建立数据透视表(pivot table)后,也可以进一步筛选数据以满足特定的条件,类似于 DataFrame 的数据切片方法中的条件索引。这里主要介绍 query() 函数,通过传递查询字符串来筛选数据。

例 1: 筛选出 Manager 为 Debra Henley 的结果。

table.query('Manager == ["Debra Henley"]')
Price Quantity
mean len
Product CPU Maintenance Monitor Software CPU Maintenance Monitor Software
Manager Status
Debra Henley declined 35000.0 0.0 0.0 0.0 2 0 0 0
pending 40000.0 5000.0 0.0 0.0 1 2 0 0
presented 30000.0 0.0 0.0 10000.0 1 0 0 2
won 65000.0 0.0 0.0 0.0 1 0 0 0

例 2: 筛选出 Status 为 pending 或 won 的结果。

table.query('Status == ["pending","won"]')
Price Quantity
mean len
Product CPU Maintenance Monitor Software CPU Maintenance Monitor Software
Manager Status
Debra Henley pending 40000.0 5000.0 0.0 0.0 1 2 0 0
won 65000.0 0.0 0.0 0.0 1 0 0 0
Fred Anderson pending 0.0 5000.0 0.0 0.0 0 1 0 0
won 82500.0 7000.0 0.0 0.0 2 1 0 0

melt#

melt() 是用于将一个很宽的的表转换为长。这个函数通常用于数据重塑(data reshaping)操作,以便更容易进行数据分析和可视化。根据其英文名,又可被理解成,将一个宽表,“融化”成一个长表。通过这种方式,可以将宽格式数据表格中的多列数据整合到一个列中,可以理解为透视表 pivot_table() 的反操作。

d1 = {
    'Student_id': pd.Series([1, 2, 3]), 
    'Name': pd.Series(['Amy', 'Bob', 'John']), 
    'Math': pd.Series([90, 78, 88]),
    'English':pd.Series([85, 92, 79]),
    'History':pd.Series([88, 76, 90])
}
student_df = pd.DataFrame(d1)
student_df
Student_id Name Math English History
0 1 Amy 90 85 88
1 2 Bob 78 92 76
2 3 John 88 79 90
melted_df = pd.melt(student_df, 
                    id_vars=['Student_id', 'Name'], 
                    value_vars=['Math', 'English', 'History'], 
                    var_name='Subject', 
                    value_name='Score')
melted_df
Student_id Name Subject Score
0 1 Amy Math 90
1 2 Bob Math 78
2 3 John Math 88
3 1 Amy English 85
4 2 Bob English 92
5 3 John English 79
6 1 Amy History 88
7 2 Bob History 76
8 3 John History 90

数据重塑时,通常需要使用 value_vars 来指定需要 “融化” 的列,使它们被整合为一列。比如本例中,将 Math, English,History 整合为一列: Subject 列。

../_images/melt.svg

图 2.11 melt(): 数据融化#

我们回到 melt() 函数的参数。完整的参数形式为:pandas.melt(frame, id_vars=None, value_vars=None, var_name=None, value_name='value', col_level=None)

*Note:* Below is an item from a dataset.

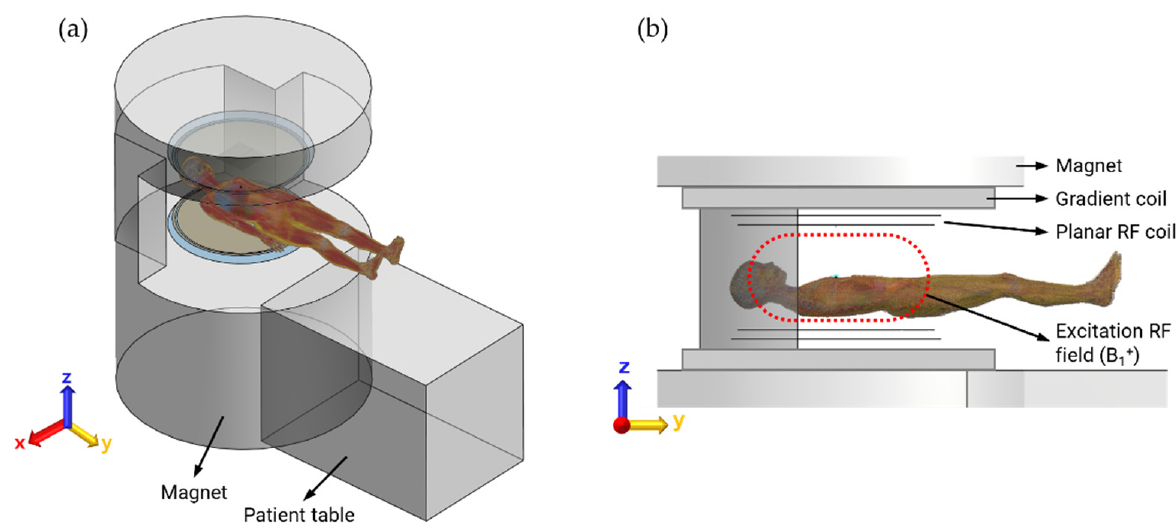
Figure 1. ( a ) View of an open MRI used in this study; ( b ) Top and bottom symmetrically placed magnet, gradient coil, and RF coil in z-direction. Dashed red line indicates the area of transmit RF field (B 1+ ) that is induced by RF coils.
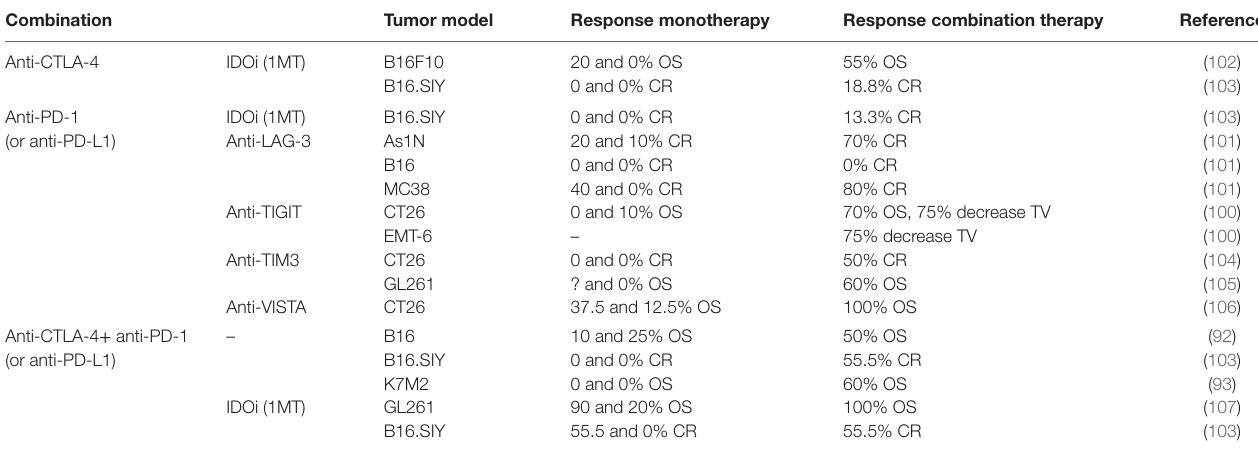
TABLe 1 | Preclinical studies double or triple immune-checkpoint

  • frame 指的是要进行重塑操作的 DataFrame 。

  • id_vars 表示需要保留的列,它们将成为长表中的行;这些列又被称为标识变量(identifier variable),不被融化。

  • value_vars 是需要融化的列,它们将被整合成一列,并用新的列名表示。

  • var_name 用于存储融化后的列名的新列的名称。

  • value_name 用于存储融化后的值的新列的名称。